Problem requirements:
Down to the last line, transcribe the records verbatim and exclude the images.

Dataset entries
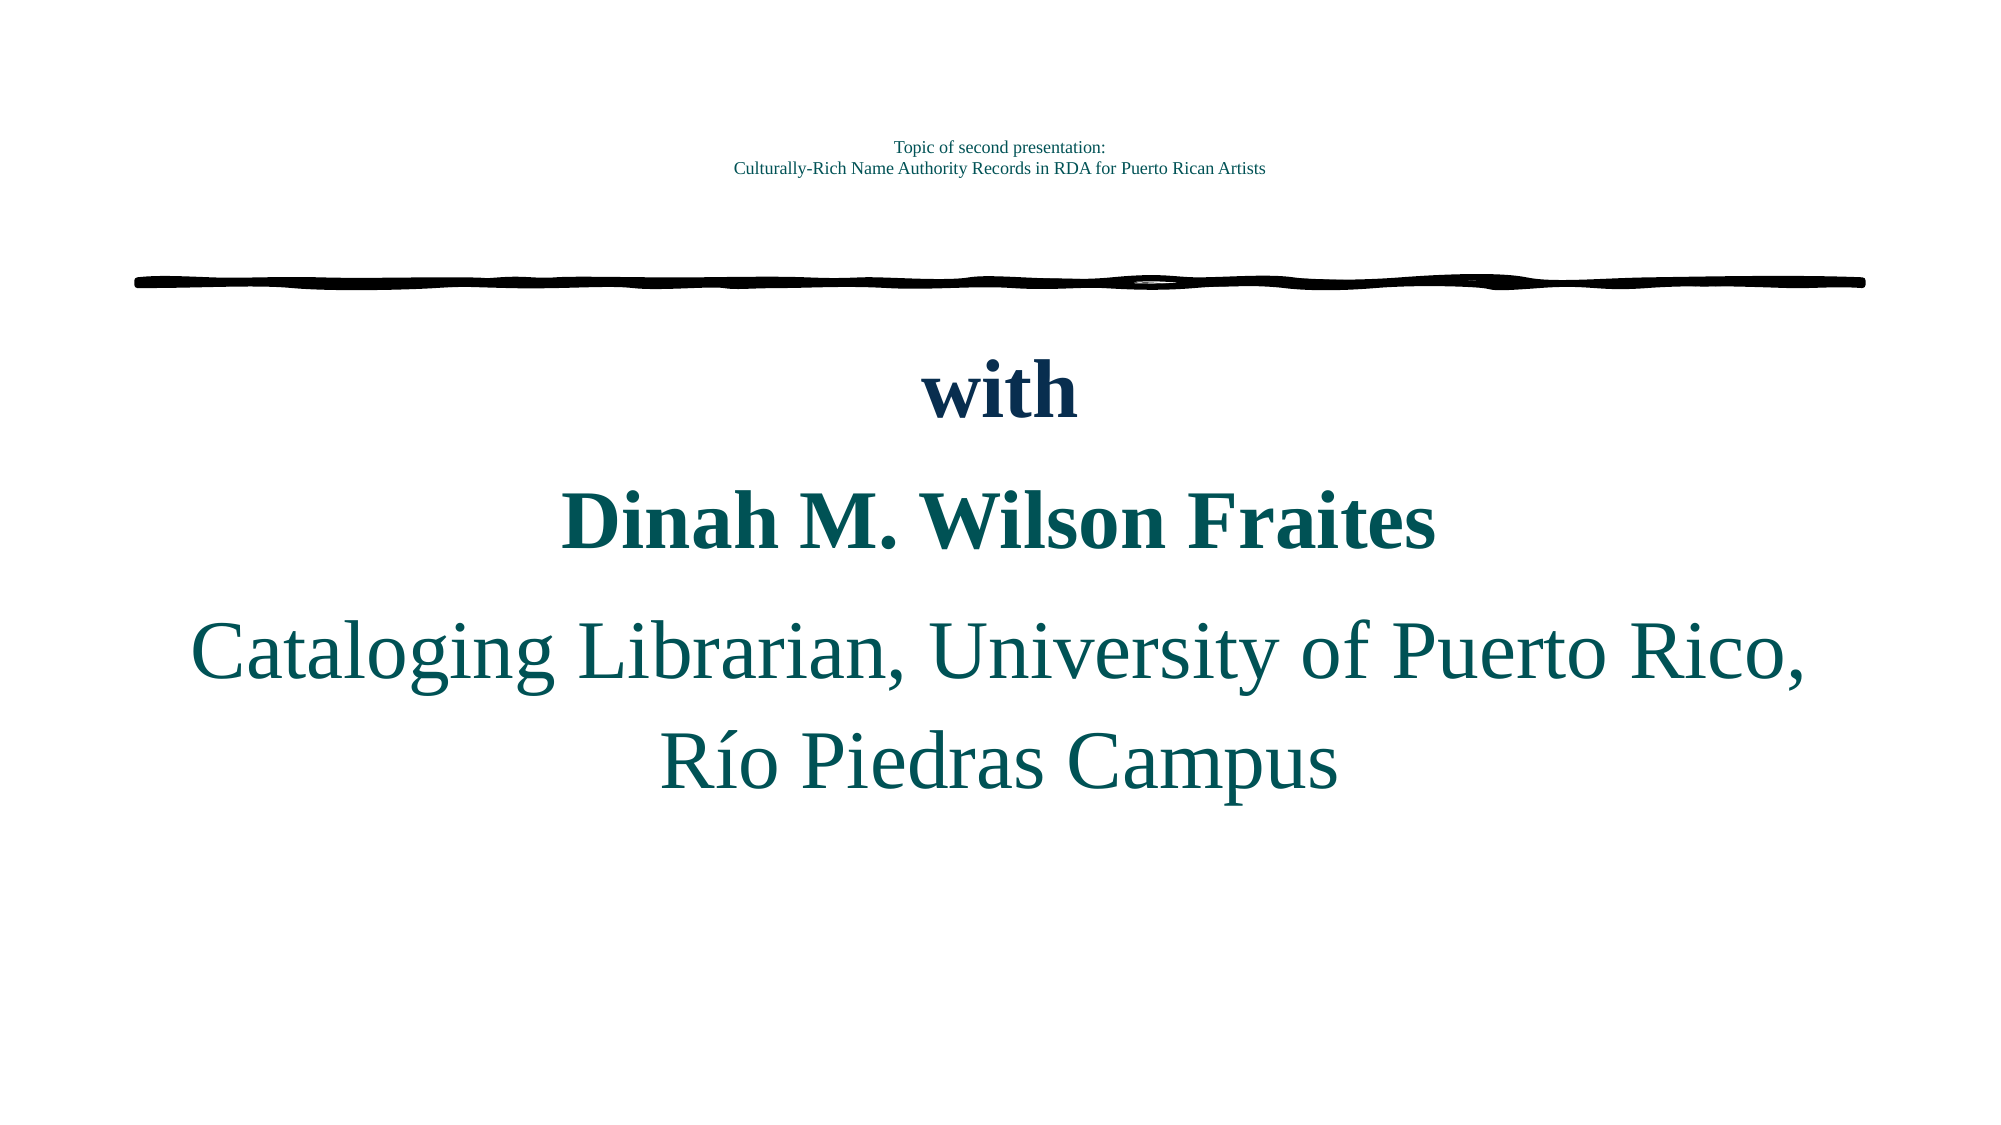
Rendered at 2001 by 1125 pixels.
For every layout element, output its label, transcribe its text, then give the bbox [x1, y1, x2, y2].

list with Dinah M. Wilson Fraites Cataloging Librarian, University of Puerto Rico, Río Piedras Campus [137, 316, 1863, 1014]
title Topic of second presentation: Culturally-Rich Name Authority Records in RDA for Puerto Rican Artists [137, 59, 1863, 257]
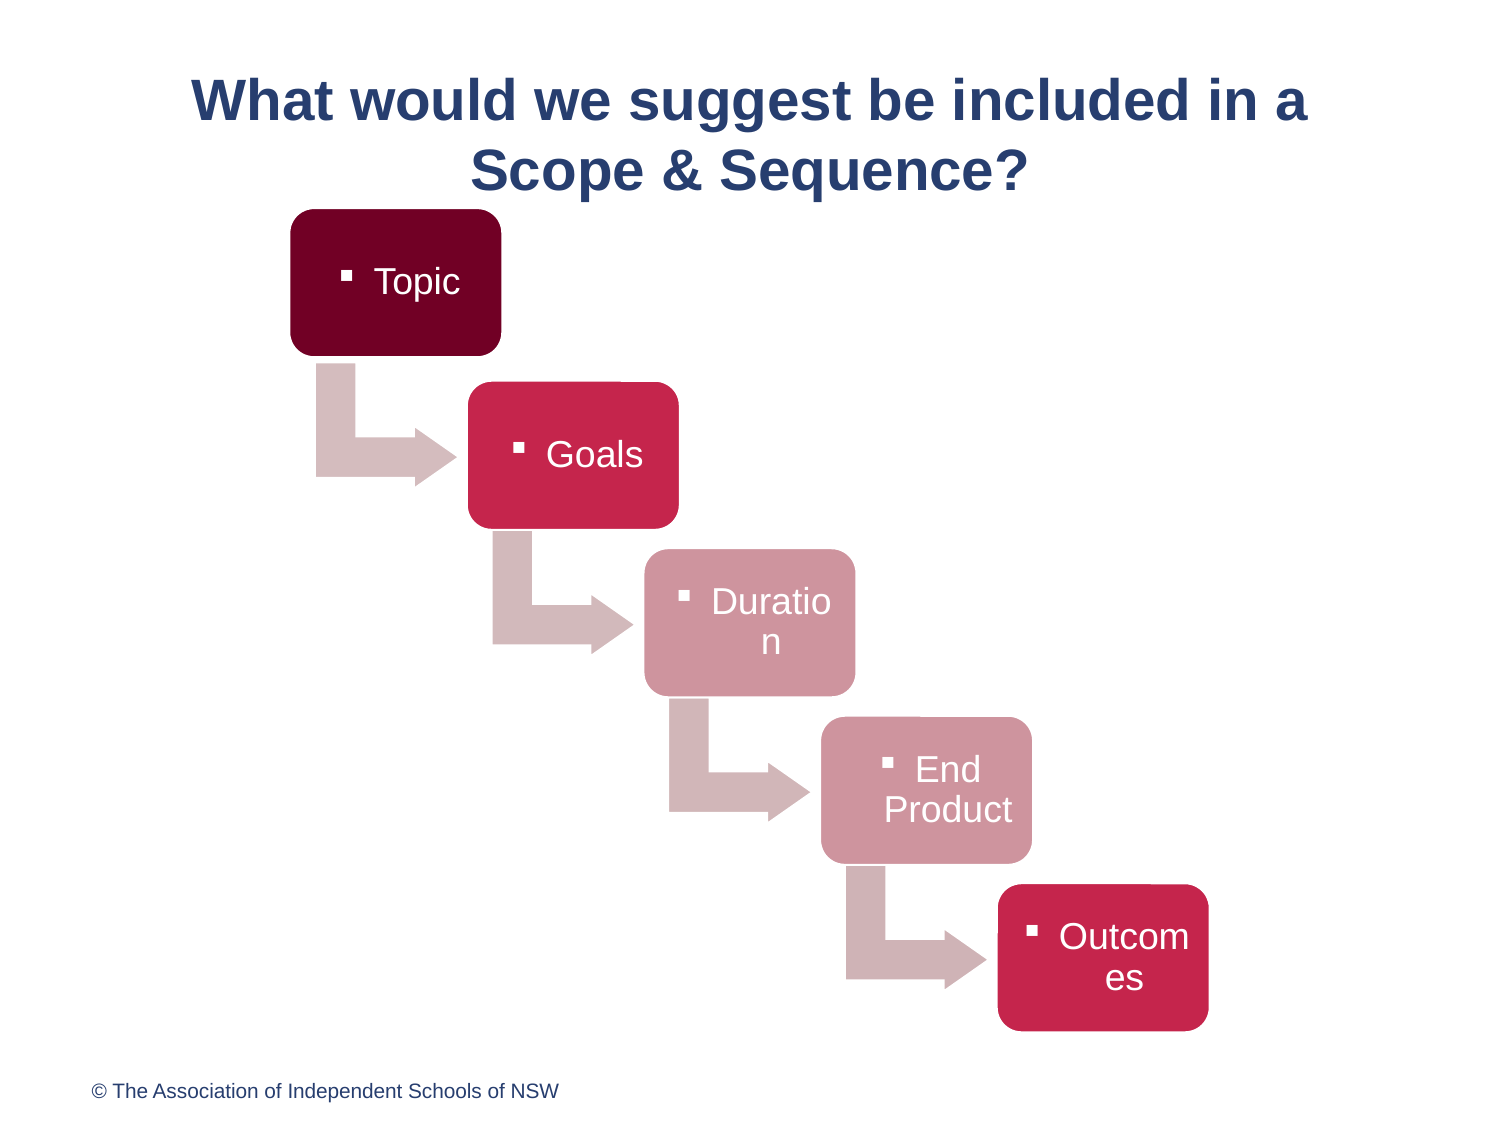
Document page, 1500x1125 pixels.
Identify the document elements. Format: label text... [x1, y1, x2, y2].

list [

Response to this task:
Rendered at 2001 by 1125 pixels.
For every layout element, output its label, transcribe its text, then give the bbox [x1, y1, x2, y2].

list with Dinah M. Wilson Fraites Cataloging Librarian, University of Puerto Rico, Río Piedras Campus [137, 316, 1863, 1014]
title Topic of second presentation: Culturally-Rich Name Authority Records in RDA for Puerto Rican Artists [137, 59, 1863, 257]
Document page, 1500x1125 pixels.
Identify the document elements. Format: label text... [x1, y1, x2, y2].

list [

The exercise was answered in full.